» TASK MATERIAL:
────────────────────
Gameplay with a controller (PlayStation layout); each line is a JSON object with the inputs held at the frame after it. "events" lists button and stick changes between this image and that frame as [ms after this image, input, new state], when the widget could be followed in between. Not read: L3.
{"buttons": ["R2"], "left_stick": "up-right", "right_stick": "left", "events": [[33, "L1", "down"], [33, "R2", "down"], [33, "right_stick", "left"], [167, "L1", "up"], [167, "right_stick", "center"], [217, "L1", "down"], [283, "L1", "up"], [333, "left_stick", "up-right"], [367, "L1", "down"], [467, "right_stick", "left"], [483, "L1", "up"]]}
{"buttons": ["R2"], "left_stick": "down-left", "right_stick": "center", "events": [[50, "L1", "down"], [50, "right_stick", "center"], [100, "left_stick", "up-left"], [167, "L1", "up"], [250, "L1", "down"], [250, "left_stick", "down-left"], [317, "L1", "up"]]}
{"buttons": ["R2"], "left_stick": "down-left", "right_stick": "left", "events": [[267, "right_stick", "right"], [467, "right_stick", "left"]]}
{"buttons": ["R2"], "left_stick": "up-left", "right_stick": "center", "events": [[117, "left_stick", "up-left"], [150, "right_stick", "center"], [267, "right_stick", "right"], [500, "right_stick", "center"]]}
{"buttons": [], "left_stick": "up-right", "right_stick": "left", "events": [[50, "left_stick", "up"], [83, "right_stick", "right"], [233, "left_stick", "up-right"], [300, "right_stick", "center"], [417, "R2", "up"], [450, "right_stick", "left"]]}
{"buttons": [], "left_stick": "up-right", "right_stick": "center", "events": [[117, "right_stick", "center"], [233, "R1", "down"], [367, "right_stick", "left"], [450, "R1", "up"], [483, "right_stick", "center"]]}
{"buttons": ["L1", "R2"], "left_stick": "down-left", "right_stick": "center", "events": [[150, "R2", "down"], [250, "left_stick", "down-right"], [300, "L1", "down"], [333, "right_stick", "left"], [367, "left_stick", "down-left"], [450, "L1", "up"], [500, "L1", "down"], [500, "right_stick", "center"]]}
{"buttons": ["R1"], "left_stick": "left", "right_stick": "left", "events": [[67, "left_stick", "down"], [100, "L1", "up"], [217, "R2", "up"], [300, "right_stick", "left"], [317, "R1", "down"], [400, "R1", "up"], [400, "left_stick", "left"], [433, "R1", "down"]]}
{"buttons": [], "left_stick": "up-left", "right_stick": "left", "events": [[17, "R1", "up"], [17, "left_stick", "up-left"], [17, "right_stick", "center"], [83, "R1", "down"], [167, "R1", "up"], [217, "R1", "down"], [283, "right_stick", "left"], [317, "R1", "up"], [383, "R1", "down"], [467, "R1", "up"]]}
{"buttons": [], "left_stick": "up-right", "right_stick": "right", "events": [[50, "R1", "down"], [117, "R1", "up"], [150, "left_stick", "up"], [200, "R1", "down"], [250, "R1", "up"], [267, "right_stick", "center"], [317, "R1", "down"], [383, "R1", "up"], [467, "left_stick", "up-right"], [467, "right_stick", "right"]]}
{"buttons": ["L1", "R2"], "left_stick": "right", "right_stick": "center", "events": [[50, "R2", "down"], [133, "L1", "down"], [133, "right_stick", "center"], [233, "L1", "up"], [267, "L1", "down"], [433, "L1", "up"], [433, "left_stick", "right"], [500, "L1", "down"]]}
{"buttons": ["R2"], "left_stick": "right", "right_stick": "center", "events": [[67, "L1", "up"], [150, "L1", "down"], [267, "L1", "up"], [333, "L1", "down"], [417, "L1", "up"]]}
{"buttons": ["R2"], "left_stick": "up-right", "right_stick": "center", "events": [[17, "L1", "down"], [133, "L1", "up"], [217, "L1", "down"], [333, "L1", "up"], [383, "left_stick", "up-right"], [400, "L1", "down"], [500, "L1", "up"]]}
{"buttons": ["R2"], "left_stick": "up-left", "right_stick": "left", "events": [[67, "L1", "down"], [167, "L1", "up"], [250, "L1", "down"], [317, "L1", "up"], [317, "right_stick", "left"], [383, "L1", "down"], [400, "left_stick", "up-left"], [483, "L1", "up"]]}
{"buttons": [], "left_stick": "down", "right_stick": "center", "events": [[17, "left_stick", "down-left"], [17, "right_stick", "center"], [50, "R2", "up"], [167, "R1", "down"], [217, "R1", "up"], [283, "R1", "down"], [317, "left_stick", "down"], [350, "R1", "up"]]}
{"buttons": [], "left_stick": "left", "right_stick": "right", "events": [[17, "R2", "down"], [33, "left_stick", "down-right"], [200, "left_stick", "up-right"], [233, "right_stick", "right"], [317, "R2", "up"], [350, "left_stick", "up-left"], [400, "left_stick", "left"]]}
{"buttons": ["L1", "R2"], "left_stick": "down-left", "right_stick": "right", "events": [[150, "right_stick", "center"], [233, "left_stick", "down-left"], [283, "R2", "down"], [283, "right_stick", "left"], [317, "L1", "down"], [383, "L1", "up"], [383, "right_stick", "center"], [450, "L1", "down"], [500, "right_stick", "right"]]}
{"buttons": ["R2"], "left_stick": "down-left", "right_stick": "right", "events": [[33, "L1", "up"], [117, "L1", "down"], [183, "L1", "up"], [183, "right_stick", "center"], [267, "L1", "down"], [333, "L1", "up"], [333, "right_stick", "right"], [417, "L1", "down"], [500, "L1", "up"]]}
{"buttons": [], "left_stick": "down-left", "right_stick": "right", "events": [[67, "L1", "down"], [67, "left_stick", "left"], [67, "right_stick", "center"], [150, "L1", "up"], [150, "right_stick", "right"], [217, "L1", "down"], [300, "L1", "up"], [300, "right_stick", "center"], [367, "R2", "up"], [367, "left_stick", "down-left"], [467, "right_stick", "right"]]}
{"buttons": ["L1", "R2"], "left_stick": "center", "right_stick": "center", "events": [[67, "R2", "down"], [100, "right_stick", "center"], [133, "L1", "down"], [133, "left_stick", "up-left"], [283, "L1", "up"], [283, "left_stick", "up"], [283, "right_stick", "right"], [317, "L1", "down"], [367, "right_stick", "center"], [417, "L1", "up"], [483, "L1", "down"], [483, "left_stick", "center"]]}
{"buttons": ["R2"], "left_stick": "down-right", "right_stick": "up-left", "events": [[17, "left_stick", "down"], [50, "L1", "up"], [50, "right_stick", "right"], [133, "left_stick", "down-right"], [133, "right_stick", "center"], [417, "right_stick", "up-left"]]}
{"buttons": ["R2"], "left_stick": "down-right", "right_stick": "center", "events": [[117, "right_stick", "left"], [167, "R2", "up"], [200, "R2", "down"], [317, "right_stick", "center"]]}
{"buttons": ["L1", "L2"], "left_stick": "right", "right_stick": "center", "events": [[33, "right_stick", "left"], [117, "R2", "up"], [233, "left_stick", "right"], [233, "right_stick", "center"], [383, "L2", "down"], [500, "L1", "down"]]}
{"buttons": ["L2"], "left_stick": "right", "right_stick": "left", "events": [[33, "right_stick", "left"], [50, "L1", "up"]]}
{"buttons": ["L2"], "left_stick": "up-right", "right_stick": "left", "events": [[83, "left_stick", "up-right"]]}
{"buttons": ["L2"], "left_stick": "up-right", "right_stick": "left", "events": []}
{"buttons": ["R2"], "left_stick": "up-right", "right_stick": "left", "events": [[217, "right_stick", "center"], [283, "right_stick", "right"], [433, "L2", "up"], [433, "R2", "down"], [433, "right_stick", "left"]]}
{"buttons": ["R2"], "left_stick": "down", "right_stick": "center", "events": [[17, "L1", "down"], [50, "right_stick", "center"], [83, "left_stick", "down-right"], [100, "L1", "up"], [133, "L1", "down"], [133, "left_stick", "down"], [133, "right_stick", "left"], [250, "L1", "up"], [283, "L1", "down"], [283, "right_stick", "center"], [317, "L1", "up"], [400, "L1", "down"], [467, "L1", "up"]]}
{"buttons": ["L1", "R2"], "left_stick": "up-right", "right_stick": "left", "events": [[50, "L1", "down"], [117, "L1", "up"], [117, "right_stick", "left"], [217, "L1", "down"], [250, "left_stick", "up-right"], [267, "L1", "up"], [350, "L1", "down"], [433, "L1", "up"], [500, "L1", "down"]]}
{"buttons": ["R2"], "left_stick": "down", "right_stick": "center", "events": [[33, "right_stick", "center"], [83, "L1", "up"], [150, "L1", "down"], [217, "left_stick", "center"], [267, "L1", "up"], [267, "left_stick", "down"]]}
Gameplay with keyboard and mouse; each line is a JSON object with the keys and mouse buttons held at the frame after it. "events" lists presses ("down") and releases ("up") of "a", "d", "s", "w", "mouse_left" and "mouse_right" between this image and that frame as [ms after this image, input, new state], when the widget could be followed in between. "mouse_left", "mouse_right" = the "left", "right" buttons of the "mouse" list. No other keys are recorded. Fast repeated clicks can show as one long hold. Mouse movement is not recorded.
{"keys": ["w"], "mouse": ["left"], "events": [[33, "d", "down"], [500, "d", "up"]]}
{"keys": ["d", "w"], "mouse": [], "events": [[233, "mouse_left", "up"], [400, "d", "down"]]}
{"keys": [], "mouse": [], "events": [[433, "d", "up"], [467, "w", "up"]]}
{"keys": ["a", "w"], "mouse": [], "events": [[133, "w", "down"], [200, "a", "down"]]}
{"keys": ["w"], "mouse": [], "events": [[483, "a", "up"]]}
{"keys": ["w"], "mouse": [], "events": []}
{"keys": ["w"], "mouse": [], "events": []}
────────────────────
» EXERCISE REQUIREMENTS: Look through the entries and return every line where "after" appears.

» EXPECTED ANSWER:
Gameplay with a controller (PlayStation layout); each line is a JSON object with the inputs held at the frame after it. "events" lists button and stick changes between this image and that frame as [ms after this image, input, new state], when the widget could be followed in between. Not read: L3.
Gameplay with keyboard and mouse; each line is a JSON object with the keys and mouse buttons held at the frame after it. "events" lists presses ("down") and releases ("up") of "a", "d", "s", "w", "mouse_left" and "mouse_right" between this image and that frame as [ms after this image, input, new state], when the widget could be followed in between. "mouse_left", "mouse_right" = the "left", "right" buttons of the "mouse" list. No other keys are recorded. Fast repeated clicks can show as one long hold. Mouse movement is not recorded.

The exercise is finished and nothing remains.